Stress plays a pivotal role in the severity of PMDD symptoms. It is impossible for any of us to completely avoid stress, but proper stress management techniques can help alleviate some of the symptoms. Stress management techniques vary from person to person, but most involve avoiding negative thought patterns, therapies, and strategies for staying calm and relaxed.


Selective serotonin reupate inhibitors (SSRIs) are the most common category of drug for PMDD, mostly because they have the fewest number of side effects. They work by slowing the way serotonin is used, allowing it to stay in the brian longer. This allows for better mood regulation.

Your teen’s doctor may try other antidepressants if SSRIs don’t work. Even though PMDD is not caused by abnormal hormones, the use of birth control sometimes interrupts the signals that trigger PMDD. Birth control and other estrogen-based therapies cause more side effects, including weight gain and additional mood disorders, so they are not as commonly used.

Teen Premenstrual Dysphoric Disorder Treatment at Paradigm San Francisco

It is critical for a teen with PMDD to receive a proper diagnosis as soon as possible, whether the condition stands alone or with a co-occurring disorder. Teens who only have PMDD often do well with continued outpatient therapy and medication use after their initial treatment program. Those with co-occurring disorders need a more comprehensive treatment plan. Our goal at Paradigm San Francisco is to better understand the full picture.

Taking a Holistic Approach

Everyone at Paradigm San Francisco places great emphasis on ensuring teens are properly diagnosed. Our process seems extensive, but it ensures each teen’s overall physical, mental, and emotional needs are considered. While PMDD can occur in early adolescence, it is more common in older teens and those closer to the age of 20. Teens diagnosed with PMDD need to be monitored for changes in their symptoms, as they commonly evolve. We work hard to make sure every teen has a complete, individualized treatment plan that supports overall wellness.

Life After Treatment

Teens in our program spend a lot of time educating themselves about the relationships between their physical and mental health. This knowledge gives them the tools they need to help themselves during and after their program. We also work closely with families so everyone better understands PMDD and its unique challenges, including anxiety, fatigue, physical pain, and unhealthy thought processes.
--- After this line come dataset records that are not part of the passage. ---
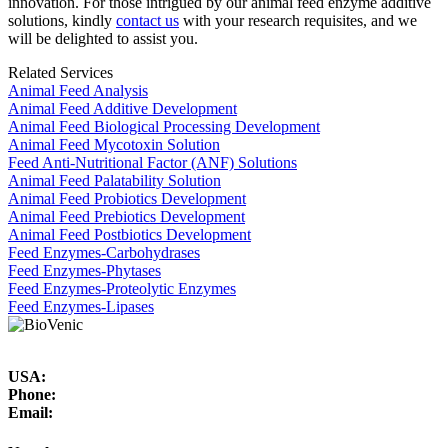
innovation. For those intrigued by our animal feed enzyme additive
solutions, kindly
contact us
with your research requisites, and we
will be delighted to assist you.
Related Services
Animal Feed Analysis
Animal Feed Additive Development
Animal Feed Biological Processing Development
Animal Feed Mycotoxin Solution
Feed Anti-Nutritional Factor (ANF) Solutions
Animal Feed Palatability Solution
Animal Feed Probiotics Development
Animal Feed Prebiotics Development
Animal Feed Postbiotics Development
Feed Enzymes-Carbohydrases
Feed Enzymes-Phytases
Feed Enzymes-Proteolytic Enzymes
Feed Enzymes-Lipases
USA:
Phone:
Email: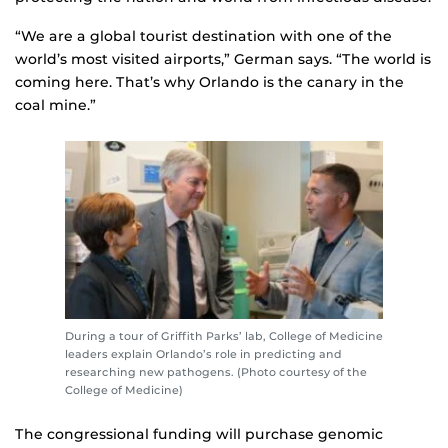
“We are a global tourist destination with one of the
world’s most visited airports,” German says. “The world is
coming here. That’s why Orlando is the canary in the
coal mine.”
During a tour of Griffith Parks’ lab, College of Medicine
leaders explain Orlando’s role in predicting and
researching new pathogens. (Photo courtesy of the
College of Medicine)
The congressional funding will purchase genomic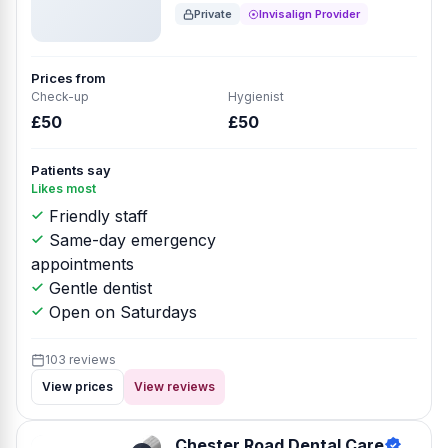
Private
Invisalign Provider
Prices from
Check-up
Hygienist
£50
£50
Patients say
Likes most
Friendly staff
Same-day emergency
appointments
Gentle dentist
Open on Saturdays
103 reviews
View prices
View reviews
Chester Road Dental Care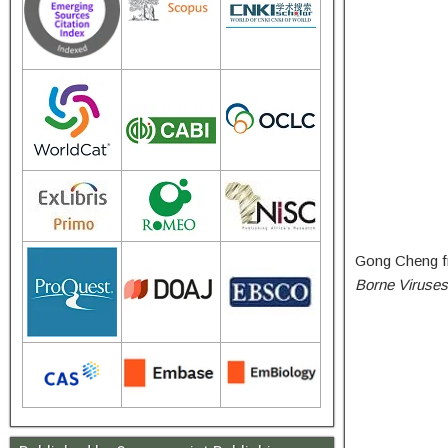
Gong Cheng fr
Borne Viruses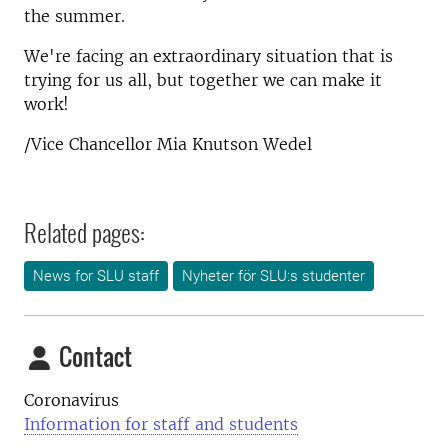
the summer.
We're facing an extraordinary situation that is
trying for us all, but together we can make it
work!
/Vice Chancellor Mia Knutson Wedel
Related pages:
News for SLU staff
Nyheter för SLU:s studenter
Contact
Coronavirus
Information for staff and students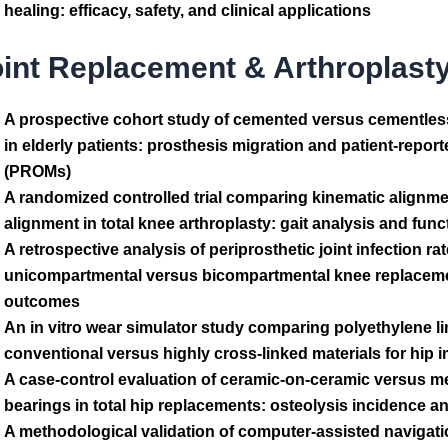
healing: efficacy, safety, and clinical applications
oint Replacement & Arthroplast
A prospective cohort study of cemented versus cementless 
in elderly patients: prosthesis migration and patient-rep
(PROMs)
A randomized controlled trial comparing kinematic alignm
alignment in total knee arthroplasty: gait analysis and fun
A retrospective analysis of periprosthetic joint infection rat
unicompartmental versus bicompartmental knee replacemen
outcomes
An in vitro wear simulator study comparing polyethylene li
conventional versus highly cross-linked materials for hip 
A case-control evaluation of ceramic-on-ceramic versus m
bearings in total hip replacements: osteolysis incidence an
A methodological validation of computer-assisted navigat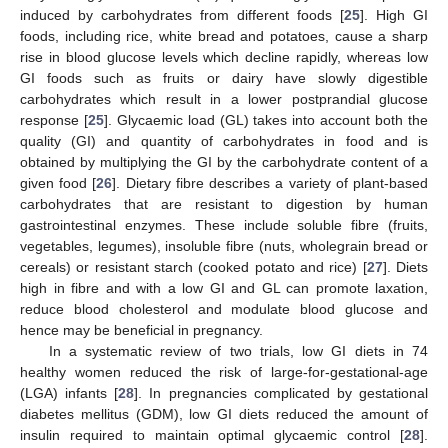
induced by carbohydrates from different foods [
25
]. High GI
foods, including rice, white bread and potatoes, cause a sharp
rise in blood glucose levels which decline rapidly, whereas low
GI foods such as fruits or dairy have slowly digestible
carbohydrates which result in a lower postprandial glucose
response [
25
]. Glycaemic load (GL) takes into account both the
quality (GI) and quantity of carbohydrates in food and is
obtained by multiplying the GI by the carbohydrate content of a
given food [
26
]. Dietary fibre describes a variety of plant-based
carbohydrates that are resistant to digestion by human
gastrointestinal enzymes. These include soluble fibre (fruits,
vegetables, legumes), insoluble fibre (nuts, wholegrain bread or
cereals) or resistant starch (cooked potato and rice) [
27
]. Diets
high in fibre and with a low GI and GL can promote laxation,
reduce blood cholesterol and modulate blood glucose and
hence may be beneficial in pregnancy.
In a systematic review of two trials, low GI diets in 74
healthy women reduced the risk of large-for-gestational-age
(LGA) infants [
28
]. In pregnancies complicated by gestational
diabetes mellitus (GDM), low GI diets reduced the amount of
insulin required to maintain optimal glycaemic control [
28
].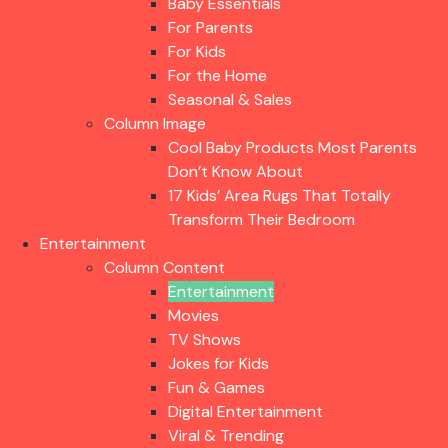
Baby Essentials
For Parents
For Kids
For the Home
Seasonal & Sales
Column Image
Cool Baby Products Most Parents
Don’t Know About
17 Kids’ Area Rugs That Totally
Transform Their Bedroom
Entertainment
Column Content
Entertainment
Movies
TV Shows
Jokes for Kids
Fun & Games
Digital Entertainment
Viral & Trending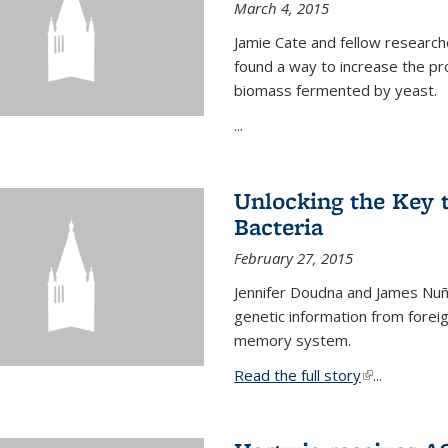
March 4, 2015
Jamie Cate and fellow research
found a way to increase the pr
biomass fermented by yeast.
...
Unlocking the Key
Bacteria
February 27, 2015
Jennifer Doudna and James Nuñe
genetic information from foreig
memory system.
Read the full story
(link is exter
...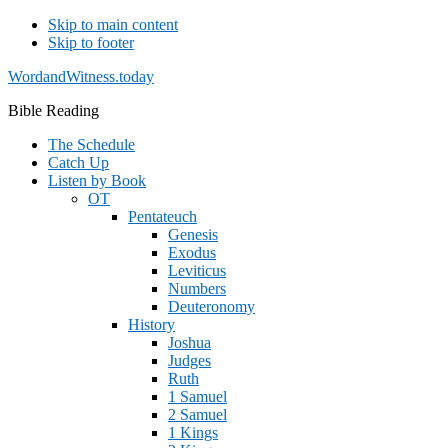
Skip to main content
Skip to footer
WordandWitness.today
Bible Reading
The Schedule
Catch Up
Listen by Book
OT
Pentateuch
Genesis
Exodus
Leviticus
Numbers
Deuteronomy
History
Joshua
Judges
Ruth
1 Samuel
2 Samuel
1 Kings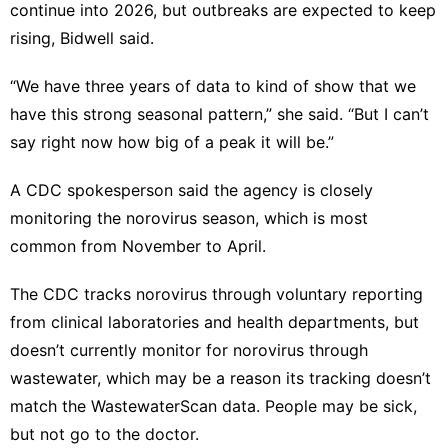
continue into 2026, but outbreaks are expected to keep
rising, Bidwell said.
“We have three years of data to kind of show that we
have this strong seasonal pattern,” she said. “But I can’t
say right now how big of a peak it will be.”
A CDC spokesperson said the agency is closely
monitoring the norovirus season, which is most
common from November to April.
The CDC tracks norovirus through voluntary reporting
from clinical laboratories and health departments, but
doesn’t currently monitor for norovirus through
wastewater, which may be a reason its tracking doesn’t
match the WastewaterScan data. People may be sick,
but not go to the doctor.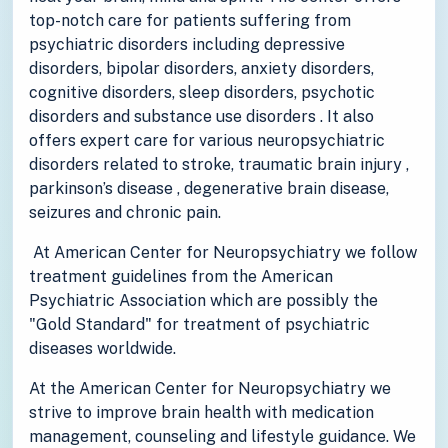
top-notch care for patients suffering from
psychiatric disorders including depressive
disorders, bipolar disorders, anxiety disorders,
cognitive disorders, sleep disorders, psychotic
disorders and substance use disorders . It also
offers expert care for various neuropsychiatric
disorders related to stroke, traumatic brain injury ,
parkinson’s disease , degenerative brain disease,
seizures and chronic pain.
At American Center for Neuropsychiatry we follow
treatment guidelines from the American
Psychiatric Association which are possibly the
"Gold Standard" for treatment of psychiatric
diseases worldwide.
At the American Center for Neuropsychiatry we
strive to improve brain health with medication
management, counseling and lifestyle guidance. We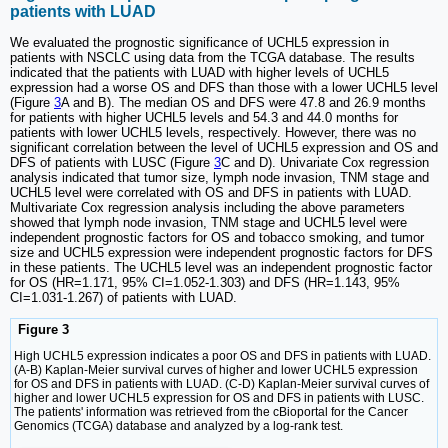
patients with LUAD
We evaluated the prognostic significance of UCHL5 expression in
patients with NSCLC using data from the TCGA database. The results
indicated that the patients with LUAD with higher levels of UCHL5
expression had a worse OS and DFS than those with a lower UCHL5 level
(Figure
3
A and B). The median OS and DFS were 47.8 and 26.9 months
for patients with higher UCHL5 levels and 54.3 and 44.0 months for
patients with lower UCHL5 levels, respectively. However, there was no
significant correlation between the level of UCHL5 expression and OS and
DFS of patients with LUSC (Figure
3
C and D). Univariate Cox regression
analysis indicated that tumor size, lymph node invasion, TNM stage and
UCHL5 level were correlated with OS and DFS in patients with LUAD.
Multivariate Cox regression analysis including the above parameters
showed that lymph node invasion, TNM stage and UCHL5 level were
independent prognostic factors for OS and tobacco smoking, and tumor
size and UCHL5 expression were independent prognostic factors for DFS
in these patients. The UCHL5 level was an independent prognostic factor
for OS (HR=1.171, 95% CI=1.052-1.303) and DFS (HR=1.143, 95%
CI=1.031-1.267) of patients with LUAD.
Figure 3
High UCHL5 expression indicates a poor OS and DFS in patients with LUAD.
(A-B) Kaplan-Meier survival curves of higher and lower UCHL5 expression
for OS and DFS in patients with LUAD. (C-D) Kaplan-Meier survival curves of
higher and lower UCHL5 expression for OS and DFS in patients with LUSC.
The patients' information was retrieved from the cBioportal for the Cancer
Genomics (TCGA) database and analyzed by a log-rank test.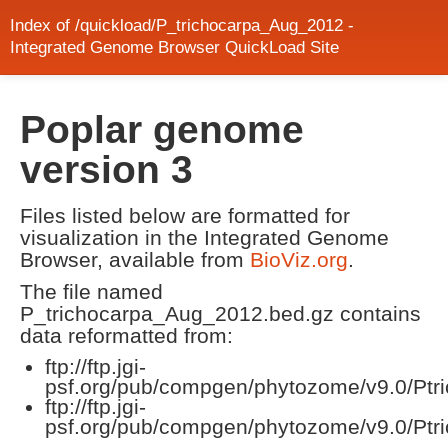
Index of /quickload/P_trichocarpa_Aug_2012 -
Integrated Genome Browser QuickLoad Site
Poplar genome
version 3
Files listed below are formatted for
visualization in the Integrated Genome
Browser, available from
BioViz.org
.
The file named
P_trichocarpa_Aug_2012.bed.gz contains
data reformatted from:
ftp://ftp.jgi-
psf.org/pub/compgen/phytozome/v9.0/Ptric
ftp://ftp.jgi-
psf.org/pub/compgen/phytozome/v9.0/Ptr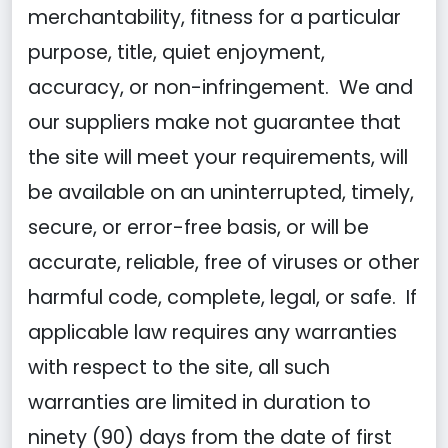
merchantability, fitness for a particular
purpose, title, quiet enjoyment,
accuracy, or non-infringement. We and
our suppliers make not guarantee that
the site will meet your requirements, will
be available on an uninterrupted, timely,
secure, or error-free basis, or will be
accurate, reliable, free of viruses or other
harmful code, complete, legal, or safe. If
applicable law requires any warranties
with respect to the site, all such
warranties are limited in duration to
ninety (90) days from the date of first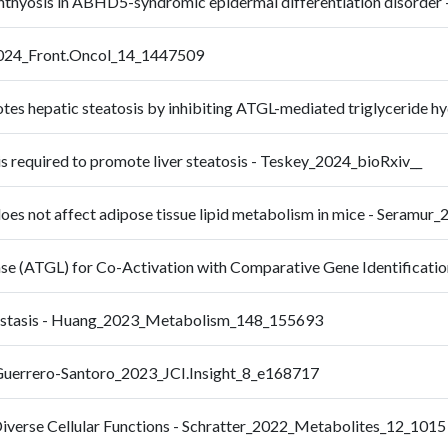
ichthyosis in ABHD5-syndromic epidermal differentiation disorder
i_2024_Front.Oncol_14_1447509
es hepatic steatosis by inhibiting ATGL-mediated triglyceride h
required to promote liver steatosis - Teskey_2024_bioRxiv__
does not affect adipose tissue lipid metabolism in mice - Seramur
pase (ATGL) for Co-Activation with Comparative Gene Identificat
homeostasis - Huang_2023_Metabolism_148_155693
 - Guerrero-Santoro_2023_JCI.Insight_8_e168717
iverse Cellular Functions - Schratter_2022_Metabolites_12_1015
Paradigm Malibu is an exceptional program with an incredible staff. They have goals and strategies and a process to help the kids to overcome their struggles. I highly recommend!

– Kenan K.

Frequently Asked Questions About Teen Premenstrual Dysphoric Disorder

How do I know if my daughter has Premenstrual Dysphoric Disorder?

It can be difficult to diagnose PMDD without professional intervention. This is because PMDD symptoms mimic quite a number of other disorders, including PMS, chronic fatigue, depression, and anxiety. Keep a list or journal of your teen’s symptoms so you can discuss them with their doctor.

Your daughter should be journaling their symptoms as they perceive them as well. She should note when they start, what feels “off,” what feels different than normal, and how bad they feel the symptoms are. Note any medications your daughter takes, what age they were when their period started, and any other medical history they have.

I’m feeling better. Can I stop going to therapy?

We don’t recommend you stop going to therapy. As a matter of fact, teens who feel better should continue going to therapy despite their progress. Your therapist can help you to make the most of the progress you’ve made, which will make it easier for you to manage your PMDD symptoms if they come back. It is common for PMDD symptoms to return more severely if left untreated.

The same is true for medication. Talk to your doctor before attempting to stop any medications you are taking to control your PMDD, especially antidepressants. If it is truly safe for you to stop taking your meds, your doctor will help you to taper off without withdrawal symptoms.